5. Yeterli Miktarda Süt ve Süt Ürünleri Tüketimi: Fizyolojik gereksinime uygun miktarda süt ve süt ürünleri tüketiminin, sağlık açısından pek çok yararı bulunmaktadır. Fakat, süt ürünleri seragazı emisyonuna etkisi önemli olan besin kaynaklarıdır. Her gün 2-3 porsiyon tüketim ile hem günlük gereksinimler karşılanabilmekte hem de doğa korunabilmektedir.
6. Balık ve Deniz Ürünleri: Balık ve deniz ürünleri; kaliteli protein, omega-3, EPA, DHA yağ asitleri, B12, A, D vitaminleri, iyot, selenyum, fosfor minerallerinden zengindir. Artan talep nedeniyle aşırı avlanmak, birçok balık türünü tehdit altında bırakmaktadır. Bu yüzden, balık ve deniz ürünleri haftada 1-2 porsiyon tüketilmelidir.
7. Sınırlı İşlenmiş Besin ve Eklenmiş Şeker Tüketimi: İşlem uygulanmış ve yapısı tekrar oluşturulmuş besinler, tam bir yiyeceğin metabolik etkisi gibi değildir. Eklenmiş şeker ve fruktoz obezite, diş çürükleri, karaciğer yağlanması, trigliserit artışı, insülin direnci ve iştahı olumsuz etkilemektedir.
8. Omega 6/ Omega 3: Yüksek omega 6/ omega 3 oranı kalp damar hastalıkları, tip-2 diyabet ve genetik yatkınlığı olan kişilerde meme, prostat kanseri risklerini arttırmaktadır. Doymuş yağ alımı mutlaka sınırlandırılmalıdır. Doymuş yağ yerine fenolik bileşikler, oleuropein ve hidroksitirosol antioksidanları, A, C, E ve K vitaminleri, kalsiyum, potasyum, fosfor, kükürt, magnezyum, demir, bakır gibi mineralleri bolca içeren zeytinyağı, ana yağ kaynağı olmalıdır.
9. Su Kaynaklarının Kullanımı: Su güvenliği, başlıca sorunlardan biri olup pişirme ve besin üretimi için kullanılan suyun azaltılması, musluk suyunun güvenli olduğu yerde şişe su yerine kullanımı önerilmektedir. Bu, plastik şişe kullanımını da azaltarak doğayı korur.

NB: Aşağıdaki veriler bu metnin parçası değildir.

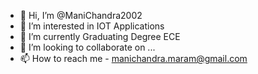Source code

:- 👋 Hi, I’m @ManiChandra2002
- 👀 I’m interested in IOT Applications 
- 🌱 I’m currently Graduating Degree ECE
- 💞️ I’m looking to collaborate on ...
- 📫 How to reach me - manichandra.maram@gmail.com

<!---
ManiChandra2002/ManiChandra2002 is a ✨ special ✨ repository because its `README.md` (this file) appears on your GitHub profile.
You can click the Preview link to take a look at your changes.
--->
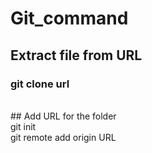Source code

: # Git_command <br>

## Extract file from URL <br>
### git clone url <br>
<br>
## Add URL for the folder <br>
git init <br>
git remote add origin URL <br>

10. Besin Atıklarının Azaltılması: Birleşmiş Milletler Gıda ve Tarım Örgütü, dünyada insanların tüketimi için üretilen besinin yaklaşık üçte birinin kaybolduğunu veya israf edildiğini belirtmiştir. Bu da yaklaşık olarak 1,3 milyar ton besine eşdeğerdir. Besin atıklarının azaltılması, israfın önüne geçerek açlık ile mücadele etmeyi, seragazı salınımında önemli derecede azalmayı ve besin güvenliğinin korunmasını sağlayabilir.

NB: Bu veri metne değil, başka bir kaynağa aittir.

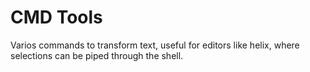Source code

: # CMD Tools

Varios commands to transform text, useful for editors like helix, where selections can be piped through the shell.
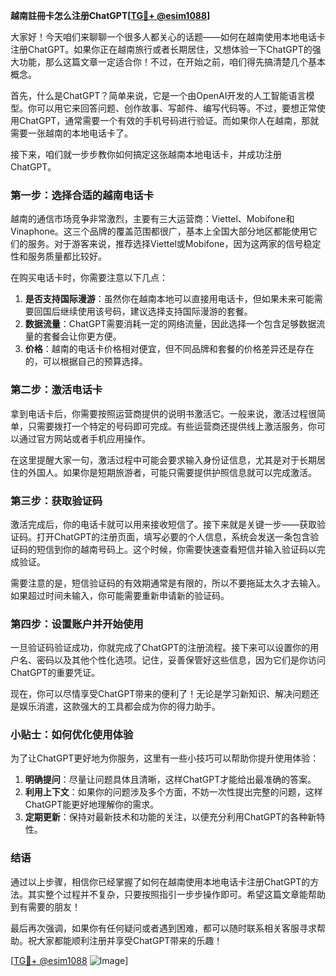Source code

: **越南註冊卡怎么注册ChatGPT[[TG💪+ @esim1088](https://t.me/s/esim1088)]**

大家好！今天咱们来聊聊一个很多人都关心的话题——如何在越南使用本地电话卡注册ChatGPT。如果你正在越南旅行或者长期居住，又想体验一下ChatGPT的强大功能，那么这篇文章一定适合你！不过，在开始之前，咱们得先搞清楚几个基本概念。

首先，什么是ChatGPT？简单来说，它是一个由OpenAI开发的人工智能语言模型。你可以用它来回答问题、创作故事、写邮件、编写代码等。不过，要想正常使用ChatGPT，通常需要一个有效的手机号码进行验证。而如果你人在越南，那就需要一张越南的本地电话卡了。

接下来，咱们就一步步教你如何搞定这张越南本地电话卡，并成功注册ChatGPT。

### **第一步：选择合适的越南电话卡**

越南的通信市场竞争非常激烈，主要有三大运营商：Viettel、Mobifone和Vinaphone。这三个品牌的覆盖范围都很广，基本上全国大部分地区都能使用它们的服务。对于游客来说，推荐选择Viettel或Mobifone，因为这两家的信号稳定性和服务质量都比较好。

在购买电话卡时，你需要注意以下几点：
1. **是否支持国际漫游**：虽然你在越南本地可以直接用电话卡，但如果未来可能需要回国后继续使用该号码，建议选择支持国际漫游的套餐。
2. **数据流量**：ChatGPT需要消耗一定的网络流量，因此选择一个包含足够数据流量的套餐会让你更方便。
3. **价格**：越南的电话卡价格相对便宜，但不同品牌和套餐的价格差异还是存在的，可以根据自己的预算选择。

### **第二步：激活电话卡**

拿到电话卡后，你需要按照运营商提供的说明书激活它。一般来说，激活过程很简单，只需要拨打一个特定的号码即可完成。有些运营商还提供线上激活服务，你可以通过官方网站或者手机应用操作。

在这里提醒大家一句，激活过程中可能会要求输入身份证信息，尤其是对于长期居住的外国人。如果你是短期旅游者，可能只需要提供护照信息就可以完成激活。

### **第三步：获取验证码**

激活完成后，你的电话卡就可以用来接收短信了。接下来就是关键一步——获取验证码。打开ChatGPT的注册页面，填写必要的个人信息，系统会发送一条包含验证码的短信到你的越南号码上。这个时候，你需要快速查看短信并输入验证码以完成验证。

需要注意的是，短信验证码的有效期通常是有限的，所以不要拖延太久才去输入。如果超过时间未输入，你可能需要重新申请新的验证码。

### **第四步：设置账户并开始使用**

一旦验证码验证成功，你就完成了ChatGPT的注册流程。接下来可以设置你的用户名、密码以及其他个性化选项。记住，妥善保管好这些信息，因为它们是你访问ChatGPT的重要凭证。

现在，你可以尽情享受ChatGPT带来的便利了！无论是学习新知识、解决问题还是娱乐消遣，这款强大的工具都会成为你的得力助手。

### **小贴士：如何优化使用体验**

为了让ChatGPT更好地为你服务，这里有一些小技巧可以帮助你提升使用体验：
1. **明确提问**：尽量让问题具体且清晰，这样ChatGPT才能给出最准确的答案。
2. **利用上下文**：如果你的问题涉及多个方面，不妨一次性提出完整的问题，这样ChatGPT能更好地理解你的需求。
3. **定期更新**：保持对最新技术和功能的关注，以便充分利用ChatGPT的各种新特性。

### **结语**

通过以上步骤，相信你已经掌握了如何在越南使用本地电话卡注册ChatGPT的方法。其实整个过程并不复杂，只要按照指引一步步操作即可。希望这篇文章能帮助到有需要的朋友！

最后再次强调，如果你有任何疑问或者遇到困难，都可以随时联系相关客服寻求帮助。祝大家都能顺利注册并享受ChatGPT带来的乐趣！

[[TG💪+ @esim1088](https://t.me/s/esim1088) ![Image](https://i.postimg.cc/4NQfJmqS/Snipaste-2025-05-13-00-14-12.png)]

11. Güvenli ve Sağlıklı Besine Erişim: Herkese eşit olarak uygun fiyatlı, besleyici ve güvenli besin zinciri uygun şehir planlamasının teşviki yapılmalıdır.

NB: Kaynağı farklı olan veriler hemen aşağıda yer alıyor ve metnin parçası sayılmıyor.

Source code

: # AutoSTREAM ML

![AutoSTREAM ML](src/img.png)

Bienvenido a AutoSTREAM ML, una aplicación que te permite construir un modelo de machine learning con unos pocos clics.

Unutmayın ki birey olarak sağlıklı yaşam sürmemiz yeterli değil. Sağlık kavramının bireysel değil, küresel olarak ele alınması gerektiği bir süreç içerisindeyiz… Bu yüzden vitamin, mineral ve antioksidanların alımını artırmak için daha fazla sebze ve meyve tüketmeye; çevreye olumsuz etkilerini azaltmak amacıyla et, kümes hayvanları ve balığın yerine bitkisel kaynaklı protein kaynaklarının tüketimini arttırmaya, besin atıklarını ve su israfını azaltmaya yönelik değişiklikleri yapmaya en kısa zamanda başlamalıyız.